_EXERCISE INSTRUCTIONS_
Take the data below and repeat it exactly.

──────

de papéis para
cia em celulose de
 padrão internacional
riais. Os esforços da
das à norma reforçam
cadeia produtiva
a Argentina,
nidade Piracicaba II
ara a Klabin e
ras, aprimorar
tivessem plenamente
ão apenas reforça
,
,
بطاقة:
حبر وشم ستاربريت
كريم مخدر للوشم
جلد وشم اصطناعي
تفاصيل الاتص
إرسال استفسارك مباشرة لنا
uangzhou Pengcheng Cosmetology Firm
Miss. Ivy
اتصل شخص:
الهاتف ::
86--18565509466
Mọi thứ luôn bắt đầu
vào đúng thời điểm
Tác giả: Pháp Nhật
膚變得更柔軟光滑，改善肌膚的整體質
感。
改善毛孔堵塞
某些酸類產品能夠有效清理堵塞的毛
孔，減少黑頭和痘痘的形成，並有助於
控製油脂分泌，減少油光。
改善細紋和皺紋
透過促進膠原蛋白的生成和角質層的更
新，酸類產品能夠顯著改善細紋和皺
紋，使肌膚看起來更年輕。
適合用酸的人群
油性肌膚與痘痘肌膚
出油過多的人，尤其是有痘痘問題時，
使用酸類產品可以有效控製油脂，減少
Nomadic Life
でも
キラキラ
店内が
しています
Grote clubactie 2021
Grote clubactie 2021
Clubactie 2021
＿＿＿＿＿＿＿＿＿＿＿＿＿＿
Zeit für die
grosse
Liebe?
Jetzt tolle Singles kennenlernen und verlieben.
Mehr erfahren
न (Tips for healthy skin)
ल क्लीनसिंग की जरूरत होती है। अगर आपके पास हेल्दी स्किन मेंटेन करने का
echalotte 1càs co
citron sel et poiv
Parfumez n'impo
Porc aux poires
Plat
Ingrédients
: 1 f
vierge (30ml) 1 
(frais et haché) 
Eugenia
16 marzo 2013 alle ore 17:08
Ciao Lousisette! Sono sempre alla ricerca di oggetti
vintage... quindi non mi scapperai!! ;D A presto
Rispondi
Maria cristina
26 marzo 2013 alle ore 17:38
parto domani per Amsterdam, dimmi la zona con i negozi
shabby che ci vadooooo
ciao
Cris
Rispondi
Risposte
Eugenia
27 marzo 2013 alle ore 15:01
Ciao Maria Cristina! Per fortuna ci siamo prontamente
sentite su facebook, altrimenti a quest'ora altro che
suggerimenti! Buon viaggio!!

──────

_WRITTEN ANSWER_
de papéis para
cia em celulose de
 padrão internacional
riais. Os esforços da
das à norma reforçam
cadeia produtiva
a Argentina,
nidade Piracicaba II
ara a Klabin e
ras, aprimorar
tivessem plenamente
ão apenas reforça
,
,
بطاقة:
حبر وشم ستاربريت
كريم مخدر للوشم
جلد وشم اصطناعي
تفاصيل الاتص
إرسال استفسارك مباشرة لنا
uangzhou Pengcheng Cosmetology Firm
Miss. Ivy
اتصل شخص:
الهاتف ::
86--18565509466
Mọi thứ luôn bắt đầu
vào đúng thời điểm
Tác giả: Pháp Nhật
膚變得更柔軟光滑，改善肌膚的整體質
感。
改善毛孔堵塞
某些酸類產品能夠有效清理堵塞的毛
孔，減少黑頭和痘痘的形成，並有助於
控製油脂分泌，減少油光。
改善細紋和皺紋
透過促進膠原蛋白的生成和角質層的更
新，酸類產品能夠顯著改善細紋和皺
紋，使肌膚看起來更年輕。
適合用酸的人群
油性肌膚與痘痘肌膚
出油過多的人，尤其是有痘痘問題時，
使用酸類產品可以有效控製油脂，減少
Nomadic Life
でも
キラキラ
店内が
しています
Grote clubactie 2021
Grote clubactie 2021
Clubactie 2021
＿＿＿＿＿＿＿＿＿＿＿＿＿＿
Zeit für die
grosse
Liebe?
Jetzt tolle Singles kennenlernen und verlieben.
Mehr erfahren
न (Tips for healthy skin)
ल क्लीनसिंग की जरूरत होती है। अगर आपके पास हेल्दी स्किन मेंटेन करने का
echalotte 1càs co
citron sel et poiv
Parfumez n'impo
Porc aux poires
Plat
Ingrédients
: 1 f
vierge (30ml) 1 
(frais et haché) 
Eugenia
16 marzo 2013 alle ore 17:08
Ciao Lousisette! Sono sempre alla ricerca di oggetti
vintage... quindi non mi scapperai!! ;D A presto
Rispondi
Maria cristina
26 marzo 2013 alle ore 17:38
parto domani per Amsterdam, dimmi la zona con i negozi
shabby che ci vadooooo
ciao
Cris
Rispondi
Risposte
Eugenia
27 marzo 2013 alle ore 15:01
Ciao Maria Cristina! Per fortuna ci siamo prontamente
sentite su facebook, altrimenti a quest'ora altro che
suggerimenti! Buon viaggio!!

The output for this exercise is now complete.